• EXTRACTED RECORDS:
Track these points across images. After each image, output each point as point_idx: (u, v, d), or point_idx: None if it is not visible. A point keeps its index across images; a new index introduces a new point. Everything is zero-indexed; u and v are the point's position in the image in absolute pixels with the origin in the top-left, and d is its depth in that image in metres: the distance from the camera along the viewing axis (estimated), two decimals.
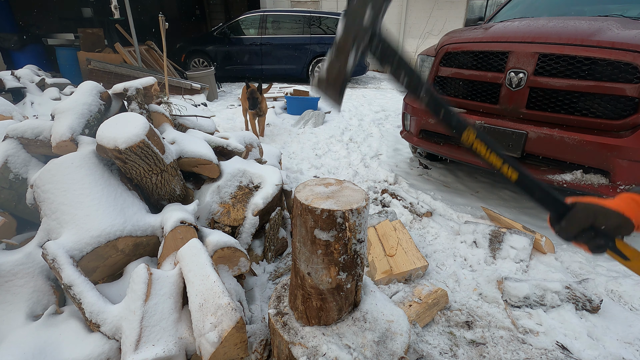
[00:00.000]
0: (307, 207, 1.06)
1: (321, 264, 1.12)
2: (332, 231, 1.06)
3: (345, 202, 1.08)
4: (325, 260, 1.11)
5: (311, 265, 1.13)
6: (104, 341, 1.27)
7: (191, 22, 12.44)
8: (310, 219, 1.06)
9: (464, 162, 2.78)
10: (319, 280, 1.14)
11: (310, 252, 1.12)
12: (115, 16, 6.42)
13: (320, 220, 1.05)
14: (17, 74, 4.91)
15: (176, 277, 1.36)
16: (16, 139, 1.78)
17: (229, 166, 2.14)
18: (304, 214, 1.08)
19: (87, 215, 1.49)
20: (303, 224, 1.10)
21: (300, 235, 1.13)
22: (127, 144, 1.49)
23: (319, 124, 5.07)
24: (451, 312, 1.84)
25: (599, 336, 1.70)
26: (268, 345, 1.47)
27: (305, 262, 1.15)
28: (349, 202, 1.08)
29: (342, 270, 1.13)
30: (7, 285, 1.42)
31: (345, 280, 1.15)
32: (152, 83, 2.29)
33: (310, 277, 1.15)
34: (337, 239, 1.07)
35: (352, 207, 1.05)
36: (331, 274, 1.12)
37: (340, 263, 1.11)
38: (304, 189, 1.17)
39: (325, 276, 1.13)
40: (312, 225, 1.07)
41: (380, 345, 1.16)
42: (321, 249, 1.09)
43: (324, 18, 8.23)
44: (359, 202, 1.08)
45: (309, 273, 1.15)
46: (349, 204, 1.07)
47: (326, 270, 1.12)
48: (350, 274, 1.16)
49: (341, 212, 1.04)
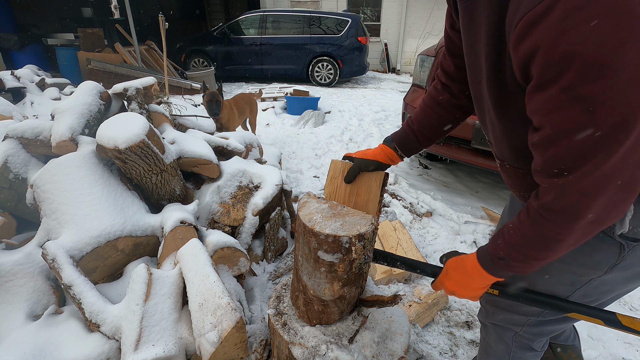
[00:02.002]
0: (310, 229, 0.98)
1: (324, 279, 1.06)
2: (337, 254, 0.99)
3: (352, 224, 1.00)
4: (328, 276, 1.05)
5: (313, 279, 1.09)
6: (104, 341, 1.27)
7: (191, 22, 12.45)
8: (314, 241, 0.99)
9: (464, 162, 2.78)
10: (322, 292, 1.09)
11: (312, 269, 1.06)
12: (115, 16, 6.42)
13: (325, 243, 0.98)
14: (17, 74, 4.91)
15: (176, 277, 1.36)
16: (16, 139, 1.78)
17: (229, 166, 2.14)
18: (307, 235, 1.01)
19: (87, 215, 1.49)
20: (306, 244, 1.03)
21: (303, 252, 1.07)
22: (127, 143, 1.49)
23: (318, 124, 5.07)
24: (451, 312, 1.84)
25: (599, 336, 1.70)
26: (268, 345, 1.47)
27: (308, 275, 1.10)
28: (356, 225, 0.99)
29: (345, 285, 1.07)
30: (7, 285, 1.41)
31: (348, 291, 1.11)
32: (152, 83, 2.29)
33: (313, 288, 1.10)
34: (341, 260, 1.01)
35: (360, 231, 0.97)
36: (334, 288, 1.07)
37: (344, 278, 1.05)
38: (306, 206, 1.08)
39: (328, 290, 1.08)
40: (315, 247, 1.00)
41: (380, 345, 1.16)
42: (324, 267, 1.03)
43: (324, 18, 8.23)
44: (367, 226, 1.00)
45: (311, 285, 1.10)
46: (356, 226, 0.99)
47: (329, 285, 1.07)
48: (354, 285, 1.12)
49: (347, 238, 0.96)
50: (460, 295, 0.88)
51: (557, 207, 0.62)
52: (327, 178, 1.18)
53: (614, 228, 0.71)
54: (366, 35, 8.30)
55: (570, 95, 0.54)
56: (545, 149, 0.61)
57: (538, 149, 0.63)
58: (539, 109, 0.60)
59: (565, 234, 0.64)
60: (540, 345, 1.08)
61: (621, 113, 0.51)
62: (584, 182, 0.58)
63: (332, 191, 1.16)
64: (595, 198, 0.58)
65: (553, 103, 0.56)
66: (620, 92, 0.51)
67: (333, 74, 8.29)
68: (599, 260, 0.78)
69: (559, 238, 0.65)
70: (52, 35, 7.23)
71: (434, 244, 2.42)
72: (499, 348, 1.11)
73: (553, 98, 0.56)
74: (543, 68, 0.56)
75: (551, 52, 0.53)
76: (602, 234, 0.74)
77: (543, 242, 0.67)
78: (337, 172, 1.16)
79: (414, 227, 2.63)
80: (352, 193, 1.13)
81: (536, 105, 0.60)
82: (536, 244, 0.69)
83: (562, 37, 0.51)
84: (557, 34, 0.52)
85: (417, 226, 2.64)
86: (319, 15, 8.28)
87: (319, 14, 8.34)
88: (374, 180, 1.09)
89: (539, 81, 0.57)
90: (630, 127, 0.52)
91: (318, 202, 1.12)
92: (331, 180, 1.17)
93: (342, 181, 1.14)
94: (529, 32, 0.55)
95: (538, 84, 0.58)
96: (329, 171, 1.18)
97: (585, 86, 0.52)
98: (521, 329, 1.02)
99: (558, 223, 0.63)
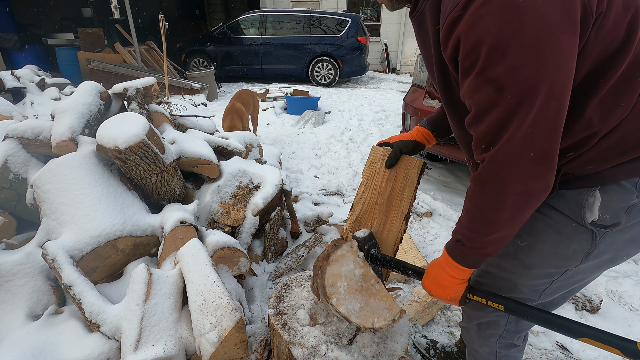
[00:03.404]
0: (327, 297, 0.93)
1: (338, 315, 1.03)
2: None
3: (372, 311, 0.93)
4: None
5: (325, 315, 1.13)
6: (104, 341, 1.27)
7: (191, 22, 12.44)
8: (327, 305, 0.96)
9: (464, 162, 2.78)
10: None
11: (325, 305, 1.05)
12: (115, 16, 6.42)
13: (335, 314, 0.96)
14: (17, 74, 4.91)
15: (176, 277, 1.36)
16: (16, 139, 1.78)
17: (229, 166, 2.14)
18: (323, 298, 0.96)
19: (87, 215, 1.49)
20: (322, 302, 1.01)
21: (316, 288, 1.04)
22: (127, 143, 1.49)
23: (318, 124, 5.07)
24: (451, 312, 1.84)
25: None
26: (268, 345, 1.47)
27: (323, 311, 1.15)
28: (375, 314, 0.92)
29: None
30: (7, 285, 1.41)
31: None
32: (152, 83, 2.28)
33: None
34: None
35: (374, 325, 0.92)
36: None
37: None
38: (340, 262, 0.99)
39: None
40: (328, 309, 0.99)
41: (380, 345, 1.16)
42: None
43: (324, 18, 8.23)
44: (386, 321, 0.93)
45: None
46: (373, 316, 0.93)
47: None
48: None
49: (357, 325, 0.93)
50: (437, 295, 0.88)
51: (483, 177, 0.71)
52: (367, 163, 1.21)
53: (585, 216, 0.76)
54: (366, 35, 8.30)
55: (483, 78, 0.64)
56: (475, 128, 0.71)
57: (471, 129, 0.73)
58: (465, 93, 0.70)
59: (497, 204, 0.70)
60: (522, 340, 1.11)
61: (523, 89, 0.61)
62: (502, 153, 0.66)
63: (370, 176, 1.18)
64: (513, 166, 0.66)
65: (472, 86, 0.66)
66: (520, 72, 0.60)
67: (333, 74, 8.28)
68: (575, 250, 0.80)
69: (494, 207, 0.71)
70: (52, 35, 7.23)
71: (434, 244, 2.42)
72: (483, 351, 1.12)
73: (472, 82, 0.66)
74: (462, 57, 0.66)
75: (467, 42, 0.63)
76: (575, 224, 0.79)
77: (482, 214, 0.74)
78: (377, 158, 1.18)
79: (414, 227, 2.63)
80: (390, 179, 1.15)
81: (464, 90, 0.70)
82: (477, 218, 0.75)
83: (473, 28, 0.62)
84: (469, 26, 0.62)
85: (417, 226, 2.64)
86: (319, 15, 8.28)
87: (319, 14, 8.34)
88: (413, 168, 1.14)
89: (462, 68, 0.68)
90: (532, 101, 0.61)
91: (355, 263, 1.02)
92: (370, 165, 1.19)
93: (381, 166, 1.17)
94: (451, 31, 0.66)
95: (462, 71, 0.68)
96: (369, 157, 1.21)
97: (493, 68, 0.62)
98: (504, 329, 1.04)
99: (487, 193, 0.71)
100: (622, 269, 2.16)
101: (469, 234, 0.77)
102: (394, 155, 1.14)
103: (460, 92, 0.72)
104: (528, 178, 0.66)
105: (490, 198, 0.71)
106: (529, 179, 0.66)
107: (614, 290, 1.99)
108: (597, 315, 1.82)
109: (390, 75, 10.76)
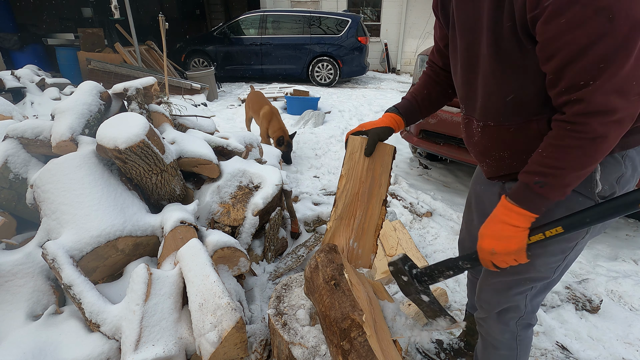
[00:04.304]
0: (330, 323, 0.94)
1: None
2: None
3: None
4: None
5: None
6: (104, 341, 1.27)
7: (191, 22, 12.44)
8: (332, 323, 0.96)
9: (464, 162, 2.78)
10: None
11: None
12: (115, 16, 6.41)
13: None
14: (17, 74, 4.91)
15: (176, 277, 1.36)
16: (16, 139, 1.78)
17: (229, 166, 2.14)
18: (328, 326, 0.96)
19: (87, 215, 1.49)
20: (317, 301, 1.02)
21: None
22: (127, 144, 1.49)
23: (318, 124, 5.07)
24: (451, 312, 1.84)
25: (599, 336, 1.70)
26: (268, 345, 1.47)
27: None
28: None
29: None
30: (7, 285, 1.42)
31: None
32: (152, 83, 2.29)
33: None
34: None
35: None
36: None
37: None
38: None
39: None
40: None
41: None
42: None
43: (324, 18, 8.23)
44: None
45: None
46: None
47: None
48: None
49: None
50: (504, 249, 0.85)
51: (591, 109, 0.68)
52: (346, 155, 1.20)
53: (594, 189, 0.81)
54: (366, 35, 8.30)
55: (592, 8, 0.62)
56: (571, 67, 0.68)
57: (560, 72, 0.71)
58: (557, 34, 0.67)
59: (606, 132, 0.69)
60: (535, 320, 1.13)
61: (633, 17, 0.62)
62: (611, 83, 0.66)
63: (351, 167, 1.18)
64: (622, 95, 0.66)
65: (576, 20, 0.64)
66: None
67: (333, 74, 8.28)
68: None
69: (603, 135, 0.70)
70: (52, 35, 7.23)
71: (434, 244, 2.42)
72: (504, 338, 1.12)
73: (576, 15, 0.64)
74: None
75: None
76: (582, 197, 0.84)
77: (586, 147, 0.72)
78: (356, 148, 1.18)
79: (414, 227, 2.63)
80: (369, 168, 1.17)
81: (553, 31, 0.68)
82: (578, 152, 0.73)
83: None
84: None
85: (417, 226, 2.64)
86: (319, 16, 8.28)
87: (319, 14, 8.34)
88: (387, 154, 1.17)
89: (557, 6, 0.65)
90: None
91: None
92: (350, 156, 1.19)
93: (360, 156, 1.17)
94: None
95: (556, 9, 0.65)
96: (347, 148, 1.20)
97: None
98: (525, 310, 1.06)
99: (593, 125, 0.69)
100: (622, 269, 2.16)
101: (555, 172, 0.75)
102: (372, 143, 1.15)
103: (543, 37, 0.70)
104: (629, 106, 0.68)
105: (597, 128, 0.69)
106: (630, 107, 0.68)
107: (614, 290, 1.99)
108: (597, 315, 1.82)
109: (390, 75, 10.77)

• TASK OBJECTIVE: Print the lines from the beginning of the records up to and including the line containing "0: (307, 207, 1.06)", word for word, with no pictures.

• THE COMPLETED TASK:
Track these points across images. After each image, output each point as point_idx: (u, v, d), or point_idx: None if it is not visible. A point keeps its index across images; a new index introduces a new point. Everything is zero-indexed; u and v are the point's position in the image in absolute pixels with the origin in the top-left, and d is its depth in that image in metres: the distance from the camera along the viewing axis (estimated), two decimals.
[00:00.000]
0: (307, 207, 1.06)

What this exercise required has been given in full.